GM3 promotes opening of GCGR ECD toward the bilayer. (A and B) The angle between two planes (defined by the backbone beads of R199, V285, and T369 on the TMD in orange, and E34, H45, and H93 on the ECD in red) characterizes the conformation of the ECD relative to the TMD. These ECD-TMD planes are indicated on CG structures of (A) GCGRapo (light blue) and (B) GCGRpept (dark blue). The NNC1702 peptide bound to GCGRpept is colored lime green. Lipid phosphate groups are shown as gray spheres, and the position of the extracellular (EC) and intracellular (IC) leaflets are indicated. (C) ECD-TMD angle distribution is calculated across simulations. Simulations from the top down correspond to CG simulations of GCGRapo embedded in a binary mixture (labeled “simple”) POPC/cholesterol bilayer or complex bilayers (as shown in Fig. 1 B), containing 0, 5, or 10% GM3, to atomistic simulations of GCGRapo embedded in mixed lipid bilayers containing 10% GM3 with the initial protein conformation set to the crystal structure, and to CG simulations of GCGRpept and GCGRΔ_pept in mixed lipid bilayers containing 10% GM3. (D) GM3 (orange) bound to GCGRapo, GCGRpept, and GCGRΔ_pept at the end of CG simulations in mixed lipid bilayers containing 10% GM3. Extracellular loops and regions of the ECD interacting with GM3 are labeled. To see this figure in color, go online.

Given the increase in bilayer complexity compared with previous simulations, and our observation (above) of GM3 localization around GCGR, we postulated that ECD opening and/or closing may occur as a result of changes in contacts with the headgroup of the ganglioside (Fig. 2). To investigate the potential influence of GM3 on GCGRapo ECD behavior, we performed CG simulations in both a binary mixture bilayer composed of POPC/CHOL (3:1) (Fig. 2 C; Table 1) and in more complex mixed lipid bilayers in which the abundance of GM3 was modulated between 0 and 10%, adjusting the amount of PC accordingly (Table 1). We also performed simulations in mixed lipid bilayers containing an enhanced content of GM3 (15 and 20%, compared with the physiological plasma membrane GM3 concentration of ∼10% (67)) to mimic possible lateral fluctuations in the local GM3 content of cell membranes (Fig. S5 A; (68)).

To describe motions of the ECD in simulations of the GCGR with different bilayer compositions, we calculated the angle between two planes defined by the residues E34, H45, and H93 on the ECD and R199, V285, and T369 on the TMD (Fig. 2, A and B). For GCGRapo in either a binary mixture bilayer or a more complex mixed lipid bilayer lacking GM3, the mean (±standard deviation) angles between the ECD and TMD planes were 79° (±16°) and 90° (±25°), respectively. Inclusion of GM3 in the mixed lipid bilayer increased the mean angle to 135° (±27°) and 109° (±32°) for 5 and 10% GM3, respectively (Fig. 2 C). A shift in the distribution of ECD-TMD angles to angles >120° when GM3 is included in the bilayer is consistent with the ability for GM3 to promote a greater range of GCGRapo ECD movement. The increased variability of the ECD-TMD angles when GM3 is included is reflected by a higher standard deviation compared with in the absence of GM3.

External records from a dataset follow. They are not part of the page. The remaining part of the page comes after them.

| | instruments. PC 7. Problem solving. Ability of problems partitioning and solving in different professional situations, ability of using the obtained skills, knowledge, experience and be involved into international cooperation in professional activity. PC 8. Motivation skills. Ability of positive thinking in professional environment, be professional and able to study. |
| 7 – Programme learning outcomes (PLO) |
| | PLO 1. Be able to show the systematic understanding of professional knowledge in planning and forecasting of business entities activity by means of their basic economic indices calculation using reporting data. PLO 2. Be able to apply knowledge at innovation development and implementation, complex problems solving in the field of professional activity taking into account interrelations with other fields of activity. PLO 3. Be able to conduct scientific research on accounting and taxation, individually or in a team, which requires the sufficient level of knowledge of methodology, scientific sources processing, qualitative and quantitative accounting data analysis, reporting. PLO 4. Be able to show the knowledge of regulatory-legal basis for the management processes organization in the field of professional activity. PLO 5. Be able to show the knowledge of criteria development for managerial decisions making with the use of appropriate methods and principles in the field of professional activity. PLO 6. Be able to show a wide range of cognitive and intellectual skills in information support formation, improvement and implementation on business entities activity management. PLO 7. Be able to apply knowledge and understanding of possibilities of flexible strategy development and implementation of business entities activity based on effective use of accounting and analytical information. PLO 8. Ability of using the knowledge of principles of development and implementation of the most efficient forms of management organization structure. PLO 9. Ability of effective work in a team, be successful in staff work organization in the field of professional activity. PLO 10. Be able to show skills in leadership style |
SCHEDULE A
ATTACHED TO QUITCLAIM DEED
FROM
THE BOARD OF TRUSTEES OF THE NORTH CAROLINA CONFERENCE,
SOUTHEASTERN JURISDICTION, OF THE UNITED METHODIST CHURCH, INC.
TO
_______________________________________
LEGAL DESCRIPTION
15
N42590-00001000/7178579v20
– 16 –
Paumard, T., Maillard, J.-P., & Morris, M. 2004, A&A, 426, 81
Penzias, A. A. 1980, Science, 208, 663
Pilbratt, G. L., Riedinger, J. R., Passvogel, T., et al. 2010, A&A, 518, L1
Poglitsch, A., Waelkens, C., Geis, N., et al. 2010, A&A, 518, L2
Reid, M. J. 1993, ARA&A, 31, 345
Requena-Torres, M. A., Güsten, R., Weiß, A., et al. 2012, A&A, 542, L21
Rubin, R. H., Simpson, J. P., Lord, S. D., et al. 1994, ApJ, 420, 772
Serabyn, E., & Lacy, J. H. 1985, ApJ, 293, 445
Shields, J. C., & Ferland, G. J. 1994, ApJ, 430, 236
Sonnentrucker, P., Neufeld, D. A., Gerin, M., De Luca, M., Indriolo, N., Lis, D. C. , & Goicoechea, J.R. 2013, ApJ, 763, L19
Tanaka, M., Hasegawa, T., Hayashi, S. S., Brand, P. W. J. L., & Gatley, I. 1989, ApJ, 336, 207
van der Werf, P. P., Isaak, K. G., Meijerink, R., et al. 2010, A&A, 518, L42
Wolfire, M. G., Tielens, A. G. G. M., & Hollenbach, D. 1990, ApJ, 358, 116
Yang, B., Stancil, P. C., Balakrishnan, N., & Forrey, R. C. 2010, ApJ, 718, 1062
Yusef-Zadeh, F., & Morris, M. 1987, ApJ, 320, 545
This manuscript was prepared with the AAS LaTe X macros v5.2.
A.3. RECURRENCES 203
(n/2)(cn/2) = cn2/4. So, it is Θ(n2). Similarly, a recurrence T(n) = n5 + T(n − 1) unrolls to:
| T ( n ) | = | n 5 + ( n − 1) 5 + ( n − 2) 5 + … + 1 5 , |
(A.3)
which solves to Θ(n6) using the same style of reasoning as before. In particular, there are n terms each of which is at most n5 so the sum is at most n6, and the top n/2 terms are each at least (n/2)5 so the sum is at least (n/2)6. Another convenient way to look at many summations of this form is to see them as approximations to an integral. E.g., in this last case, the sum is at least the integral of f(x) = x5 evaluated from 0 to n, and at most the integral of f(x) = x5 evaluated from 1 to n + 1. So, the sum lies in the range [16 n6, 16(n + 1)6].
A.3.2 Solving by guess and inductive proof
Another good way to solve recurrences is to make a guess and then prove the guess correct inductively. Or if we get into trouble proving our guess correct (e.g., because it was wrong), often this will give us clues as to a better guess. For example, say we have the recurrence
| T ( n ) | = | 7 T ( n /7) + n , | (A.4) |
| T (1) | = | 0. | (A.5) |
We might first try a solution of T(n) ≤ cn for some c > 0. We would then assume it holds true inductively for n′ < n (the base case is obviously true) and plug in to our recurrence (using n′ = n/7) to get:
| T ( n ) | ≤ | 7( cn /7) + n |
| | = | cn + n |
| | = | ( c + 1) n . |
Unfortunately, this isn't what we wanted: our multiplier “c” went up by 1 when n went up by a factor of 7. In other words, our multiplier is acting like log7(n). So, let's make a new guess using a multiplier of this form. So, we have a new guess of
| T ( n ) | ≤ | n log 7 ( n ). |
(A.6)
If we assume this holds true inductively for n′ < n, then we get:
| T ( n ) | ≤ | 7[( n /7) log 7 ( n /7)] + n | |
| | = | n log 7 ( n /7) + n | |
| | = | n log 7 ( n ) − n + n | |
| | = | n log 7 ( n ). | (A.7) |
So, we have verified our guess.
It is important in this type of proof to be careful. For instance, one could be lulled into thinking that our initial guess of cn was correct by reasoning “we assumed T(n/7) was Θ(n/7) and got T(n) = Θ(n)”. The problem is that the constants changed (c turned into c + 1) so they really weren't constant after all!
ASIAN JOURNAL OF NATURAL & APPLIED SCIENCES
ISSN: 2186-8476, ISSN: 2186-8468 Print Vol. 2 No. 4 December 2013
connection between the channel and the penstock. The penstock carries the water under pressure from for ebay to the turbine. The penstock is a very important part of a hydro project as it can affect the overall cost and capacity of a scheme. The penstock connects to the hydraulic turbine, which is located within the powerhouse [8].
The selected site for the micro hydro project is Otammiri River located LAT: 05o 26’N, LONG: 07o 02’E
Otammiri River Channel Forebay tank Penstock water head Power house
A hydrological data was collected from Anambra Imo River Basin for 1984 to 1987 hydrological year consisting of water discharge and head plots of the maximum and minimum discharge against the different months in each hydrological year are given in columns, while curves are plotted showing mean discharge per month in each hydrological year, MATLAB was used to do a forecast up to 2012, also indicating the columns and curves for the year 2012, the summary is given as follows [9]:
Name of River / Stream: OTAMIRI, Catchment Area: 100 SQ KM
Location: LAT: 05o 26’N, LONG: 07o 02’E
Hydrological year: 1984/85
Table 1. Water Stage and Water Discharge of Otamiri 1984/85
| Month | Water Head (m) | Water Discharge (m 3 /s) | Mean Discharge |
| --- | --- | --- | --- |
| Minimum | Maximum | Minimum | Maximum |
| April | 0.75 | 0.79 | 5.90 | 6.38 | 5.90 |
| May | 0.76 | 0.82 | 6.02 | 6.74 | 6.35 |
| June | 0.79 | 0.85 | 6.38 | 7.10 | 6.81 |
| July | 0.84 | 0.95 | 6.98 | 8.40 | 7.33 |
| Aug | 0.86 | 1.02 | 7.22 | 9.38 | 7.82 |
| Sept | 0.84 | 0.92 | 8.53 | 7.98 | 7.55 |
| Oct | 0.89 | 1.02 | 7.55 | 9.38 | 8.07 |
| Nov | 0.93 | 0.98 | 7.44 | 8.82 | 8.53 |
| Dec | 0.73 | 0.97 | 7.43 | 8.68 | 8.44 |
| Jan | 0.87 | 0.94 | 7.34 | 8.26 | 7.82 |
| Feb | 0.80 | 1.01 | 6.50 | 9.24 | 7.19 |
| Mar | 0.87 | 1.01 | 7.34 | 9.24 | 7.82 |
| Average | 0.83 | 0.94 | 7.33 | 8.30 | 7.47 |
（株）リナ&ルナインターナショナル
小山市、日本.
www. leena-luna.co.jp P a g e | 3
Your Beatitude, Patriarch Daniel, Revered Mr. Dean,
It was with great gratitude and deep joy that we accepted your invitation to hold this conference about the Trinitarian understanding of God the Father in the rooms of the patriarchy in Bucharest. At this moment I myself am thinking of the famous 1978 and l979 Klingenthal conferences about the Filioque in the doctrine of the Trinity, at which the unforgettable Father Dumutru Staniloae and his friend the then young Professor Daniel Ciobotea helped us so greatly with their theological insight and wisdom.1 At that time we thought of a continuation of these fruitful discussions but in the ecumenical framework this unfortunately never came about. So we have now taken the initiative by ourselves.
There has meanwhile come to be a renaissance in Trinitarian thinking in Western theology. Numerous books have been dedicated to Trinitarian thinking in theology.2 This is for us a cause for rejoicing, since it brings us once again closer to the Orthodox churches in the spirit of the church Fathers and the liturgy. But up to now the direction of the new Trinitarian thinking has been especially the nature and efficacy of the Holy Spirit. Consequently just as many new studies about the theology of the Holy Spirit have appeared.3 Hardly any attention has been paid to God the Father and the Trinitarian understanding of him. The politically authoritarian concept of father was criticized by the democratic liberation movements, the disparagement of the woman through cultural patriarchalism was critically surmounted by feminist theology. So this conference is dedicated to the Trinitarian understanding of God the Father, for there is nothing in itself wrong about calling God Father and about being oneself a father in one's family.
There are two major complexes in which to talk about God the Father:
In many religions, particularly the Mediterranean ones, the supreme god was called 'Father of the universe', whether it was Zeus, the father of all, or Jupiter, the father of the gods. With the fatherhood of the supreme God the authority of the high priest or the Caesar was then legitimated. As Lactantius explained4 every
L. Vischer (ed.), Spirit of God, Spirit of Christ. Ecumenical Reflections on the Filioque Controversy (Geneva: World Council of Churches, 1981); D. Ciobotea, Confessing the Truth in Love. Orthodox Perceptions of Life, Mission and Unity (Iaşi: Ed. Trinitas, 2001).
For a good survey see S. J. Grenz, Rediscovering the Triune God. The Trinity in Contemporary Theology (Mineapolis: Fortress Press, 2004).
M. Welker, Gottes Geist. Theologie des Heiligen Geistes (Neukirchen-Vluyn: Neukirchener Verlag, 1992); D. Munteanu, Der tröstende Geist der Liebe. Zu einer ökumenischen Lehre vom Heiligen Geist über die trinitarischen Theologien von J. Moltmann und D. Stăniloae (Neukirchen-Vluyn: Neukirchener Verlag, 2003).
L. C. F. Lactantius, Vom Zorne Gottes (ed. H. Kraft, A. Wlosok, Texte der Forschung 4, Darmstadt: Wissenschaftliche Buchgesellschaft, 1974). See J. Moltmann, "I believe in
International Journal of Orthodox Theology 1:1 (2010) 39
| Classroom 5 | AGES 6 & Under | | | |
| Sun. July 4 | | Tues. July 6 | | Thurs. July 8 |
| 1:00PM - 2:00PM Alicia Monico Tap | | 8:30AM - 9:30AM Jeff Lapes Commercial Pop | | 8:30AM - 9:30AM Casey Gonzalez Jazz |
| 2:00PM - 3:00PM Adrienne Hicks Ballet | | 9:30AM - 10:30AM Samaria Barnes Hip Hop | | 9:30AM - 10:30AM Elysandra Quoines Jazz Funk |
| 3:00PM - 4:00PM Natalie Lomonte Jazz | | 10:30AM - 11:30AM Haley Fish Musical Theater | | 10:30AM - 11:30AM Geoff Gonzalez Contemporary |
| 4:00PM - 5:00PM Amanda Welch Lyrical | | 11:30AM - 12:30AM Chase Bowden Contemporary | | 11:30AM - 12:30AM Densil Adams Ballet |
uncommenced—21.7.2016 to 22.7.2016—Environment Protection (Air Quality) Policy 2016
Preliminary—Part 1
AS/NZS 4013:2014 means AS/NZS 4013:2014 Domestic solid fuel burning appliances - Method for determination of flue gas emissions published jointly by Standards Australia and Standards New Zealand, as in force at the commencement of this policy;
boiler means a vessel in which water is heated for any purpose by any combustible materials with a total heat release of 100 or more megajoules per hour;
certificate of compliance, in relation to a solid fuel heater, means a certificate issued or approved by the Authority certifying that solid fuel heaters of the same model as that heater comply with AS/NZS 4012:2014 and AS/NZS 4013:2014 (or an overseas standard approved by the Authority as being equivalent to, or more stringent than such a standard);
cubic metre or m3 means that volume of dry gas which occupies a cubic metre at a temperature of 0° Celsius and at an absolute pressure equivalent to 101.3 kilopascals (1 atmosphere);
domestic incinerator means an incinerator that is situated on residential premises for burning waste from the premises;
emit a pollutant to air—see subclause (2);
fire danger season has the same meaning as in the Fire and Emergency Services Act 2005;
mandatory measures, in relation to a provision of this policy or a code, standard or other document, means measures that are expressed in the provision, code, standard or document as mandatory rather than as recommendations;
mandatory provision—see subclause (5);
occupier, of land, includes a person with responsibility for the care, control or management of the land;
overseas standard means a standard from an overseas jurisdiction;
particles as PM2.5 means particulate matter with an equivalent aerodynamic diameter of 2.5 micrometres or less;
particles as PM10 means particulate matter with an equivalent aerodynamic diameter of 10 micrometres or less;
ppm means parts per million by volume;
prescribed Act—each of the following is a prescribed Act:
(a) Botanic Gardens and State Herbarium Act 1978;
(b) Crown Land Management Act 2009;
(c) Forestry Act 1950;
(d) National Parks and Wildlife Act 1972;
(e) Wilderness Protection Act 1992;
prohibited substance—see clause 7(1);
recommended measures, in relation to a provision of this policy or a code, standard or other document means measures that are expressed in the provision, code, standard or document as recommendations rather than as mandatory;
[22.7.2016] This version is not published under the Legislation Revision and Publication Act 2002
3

Compared with GCGRapo, ECD motions were drastically reduced for GCGRpept, resulting from peptide contacts bridging the TMD and ECD, which restricted domain movement around the hinge region. In the absence of the peptide (simulation GCGRΔ_pept), the ECD was observed to move toward the membrane in a manner distinct from that in GCGRapo. Visualization of the trajectories revealed that the ECD closing conformation was maintained by interactions of GM3 with ECD loop W106-A118 and the opening conformation by interactions of GM3 with regions focusing around the α1-helix (Fig. 2 D). We calculated the ECD-TMD angle for GCGRpept and GCGRΔ_pept and, although not directly comparable to GCGRapo because of the 90° ECD rotation in the crystal structures, we observed an increase in the mean ECD-TMD angle from 116° (±10°) for GCGRpept to 128° (±14°) for GCGRΔ_pept (Fig. 2 C). This suggests that for both crystal structures, the ECD conformations are inherently flexible (when devoid of bound peptide) and share a propensity to move toward the membrane. Comparison of the distributions of GM3 around GCGRapo, GCGRpept, and GCGRΔ_pept at the end of CG simulations in mixed lipid bilayers containing 10% GM3 revealed GM3 binding to the ECD of GCGRapo and GCGRΔ_pept but not to GCGRpept (Fig. 2 D). This suggests that changes in the conformation of the receptor may be linked to GM3 binding in the absence of bound peptide. Given the structural conservation of the ECD, ganglioside-mediated modulation of ECD dynamics might be expected to occur in other class B1 GPCRs. This in turn could modulate interactions with peptide ligands and/or bias the receptor conformation toward a particular state via sensing of the local bilayer composition.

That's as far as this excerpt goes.